Pre-20th-Century History

Because of the island's rugged terrain, Saba was probably not heavily settled in pre-Columbian times. However, artefacts uncovered in the Spring Bay area indicate the existence of a small Arawak settlement at that site about 1300 years ago. During his second trip to the New World in 1493, Christopher Columbus became the first European to sight Saba. The Dutch laid claim to the island in 1632 and sent a party of colonists from Sint Eustatius in 1640 to form a permanent settlement. These early colonists originally lived at Middle Island and Mary's Point, where a few cisterns and stone walls can still be found, but soon moved to The Bottom, which remains the administrative centre of the island.

Modern History

As the steep topography precluded large-scale plantations, colonial-era slavery was quite limited on Saba. Those colonists who did own slaves generally had only a few and often worked side by side with them in the fields, resulting in a more integrated society than on larger Dutch islands.

Recent History

Until the 1940s, Saba's villages were connected solely by footpaths. When Dutch engineers told residents the island's steep terrain prohibited road building, they spent the next 20 years building one themselves. Although Hurricane Georges rolled directly over the island in 1998, no one was killed and damage was relatively light.

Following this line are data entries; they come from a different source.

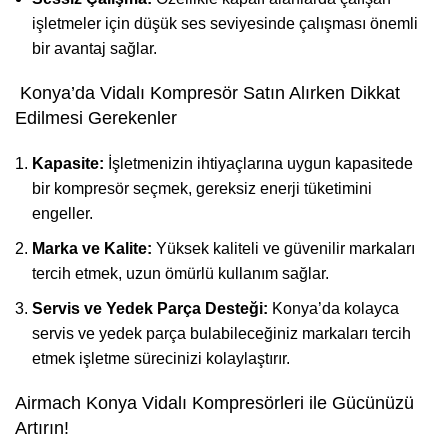
işletmeler için düşük ses seviyesinde çalışması önemli
bir avantaj sağlar.
Konya’da Vidalı Kompresör Satın Alırken Dikkat
Edilmesi Gerekenler
Kapasite:
İşletmenizin ihtiyaçlarına uygun kapasitede
bir kompresör seçmek, gereksiz enerji tüketimini
engeller.
Marka ve Kalite:
Yüksek kaliteli ve güvenilir markaları
tercih etmek, uzun ömürlü kullanım sağlar.
Servis ve Yedek Parça Desteği:
Konya’da kolayca
servis ve yedek parça bulabileceğiniz markaları tercih
etmek işletme sürecinizi kolaylaştırır.
Airmach Konya Vidalı Kompresörleri ile Gücünüzü
Artırın!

Saba was part of the Netherlands Antilles until 2005, when the five islands (Saba, Sint Eustatius, Curaçao, Bonaire and Sint Maarten) met on the Jesurun Referendum to decide the possible disintegration of the Netherlands Antilles. Saba voted overwhelmingly to become directly administered by the Netherlands. As a result, Bonaire, Saba and St Eustatius will from 2007 have a similar status to Dutch municipalities, including the right to vote in elections.